The entire military-industrial complex could be phased out in the interest of world peace. But then what would stop any tin pot dictator from conquering and occupying this country on a whim? After all, this is what dictators do. Saddam Hussein and Kuwait and Bush and Iraq spring to mind.

Over centuries top government officials in practically every country have gradually amassed greater and greater personal power. They took it from the people bit by bit (or sometimes all at once). Therefore an attacking army need only capture and control the center of power. The top-down institutions of personal power would be in place and functioning as they restrict citizens’ liberty.

The conquering dictator would spread his lieutenants among those institutions and so the task of occupying the conquered nation would be simple. People would previously have become used to being ruled and not led. So, here comes another ruler. Let us pray that he will be a little better.

Today direct democracy is not only possible; it is technologically feasible. There is more information on this subject elsewhere (Pocket Gofer 16).

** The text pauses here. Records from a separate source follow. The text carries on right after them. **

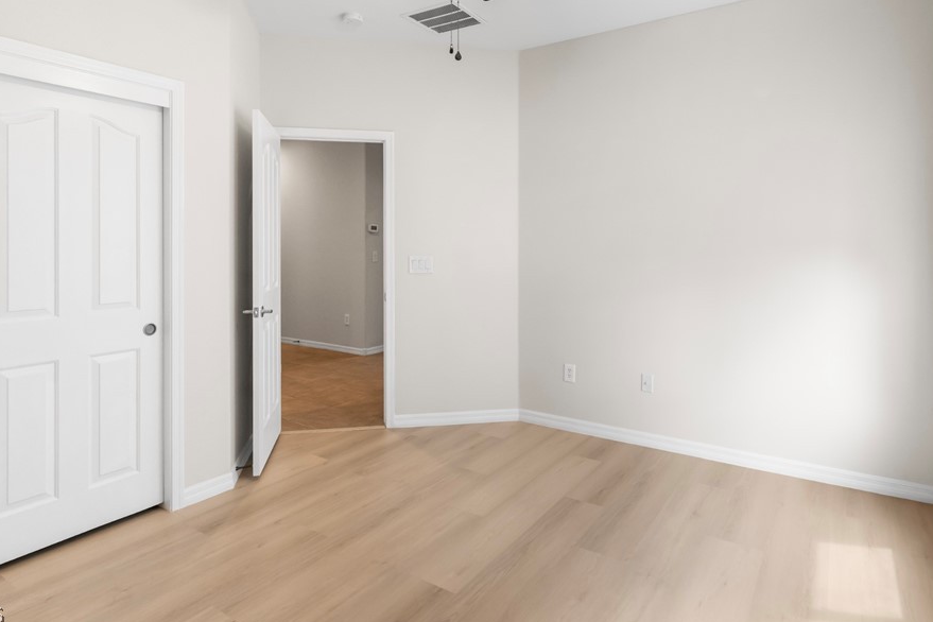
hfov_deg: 81.2
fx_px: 544
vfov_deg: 59.0
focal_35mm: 21
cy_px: 247
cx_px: 468
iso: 320
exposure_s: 1/60
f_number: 8
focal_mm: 17
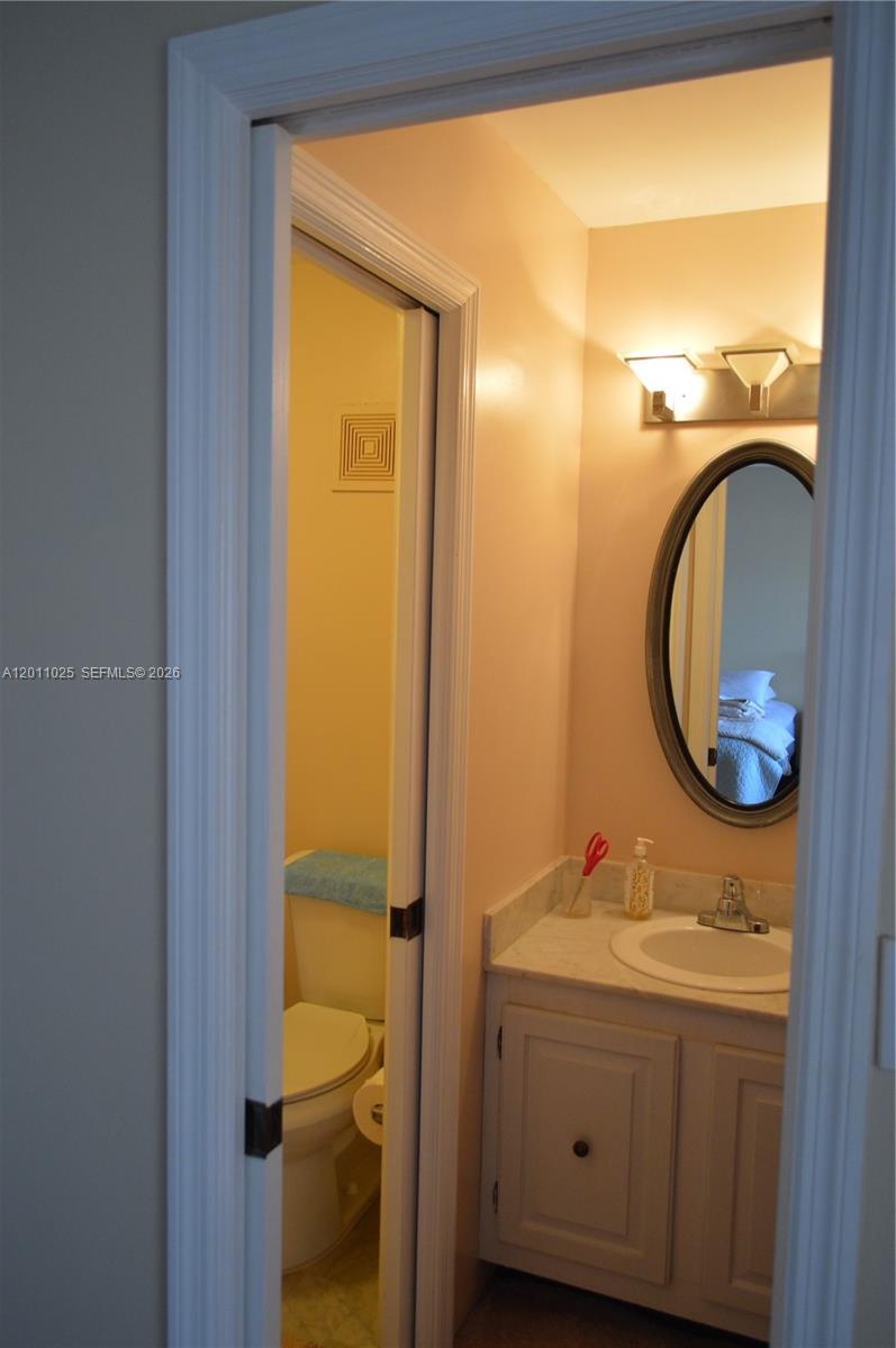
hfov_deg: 47.8
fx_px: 1011
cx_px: 448
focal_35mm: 27
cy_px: 674
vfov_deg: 67.4
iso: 640
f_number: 3.5
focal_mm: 18
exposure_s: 1/60
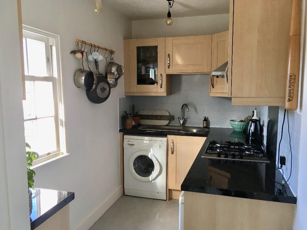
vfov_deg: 48.2
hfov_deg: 61.7
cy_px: 115
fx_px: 257
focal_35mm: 29
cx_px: 154
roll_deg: +0.3
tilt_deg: -6.7
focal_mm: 4.15
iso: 25
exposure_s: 1/33
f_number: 2.2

In a democracy power would be dispersed thruout the nation. Almost all of it would be placed in thousands of grassroots localities, and kept there by alert citizens. So the question arises: If a dictator, tin pot or otherwise, should attack, how would he make out?

Well, there would be no center of top-down dominant political power to conquer. Napoleon’s disastrous campaign against Russia springs to mind. Therefore he would be forced to spread hundreds of thousands of lieutenants all over the landscape to do his bidding.

But without the top-down institutions of personal power in place how would he control them? Building such institutions would take years, even with cooperating citizens.

Furthermore these lieutenants would find themselves fighting thousands of grassroots rebellions. Having tasted democracy, citizens would never accept such rule over them. As soon as they learned that the local emperor had no clothes he/she would be toast. And they would learn this quickly.

Finally, rulers who contemplate conquering another nation would realize that dominating a democracy cannot work and look elsewhere. It is said that democracies don’t fight each other. There is truth to this, even among most nations that only call themselves democracies.

When citizen governors restrain the military-industrial complex the door would open for the merchant to replace the warrior on the world stage. War-prone national governments with their political power hang-ups would be displaced in favor of the economic power of companies. Pocket Gofer 18 elaborates.

The latter power is nonviolent. It enables citizens to build strong economies and improve their lives. Economic competition — not armies, weapons, death, maiming, colossal waste, theft, deceit and destruction — will limit the growth of this kind of power. In the future conflict would occur, but it would be between companies and not armies. Taxpayers would keep their hard-earned money.

Any egotist in charge of a top-down government can start a war. To move forward toward peace requires a united and courageous group of thinking citizens. The most militarily powerful nation in the world would logically be the one to seize the initiative in setting the world on the path to peace and prosperity.

Human nature will only find itself when it fully realizes that to be human it has to cease to be beastly or brutal.” Mahatma Gandhi said that.

Money and love go out and away from a good person. The key to a moral society lies in tight control of the first and less of the second, because it will return in quantity.

For centuries people the world over have prayed for peace. Let it begin. Let the power of love peaceably displace the love of power.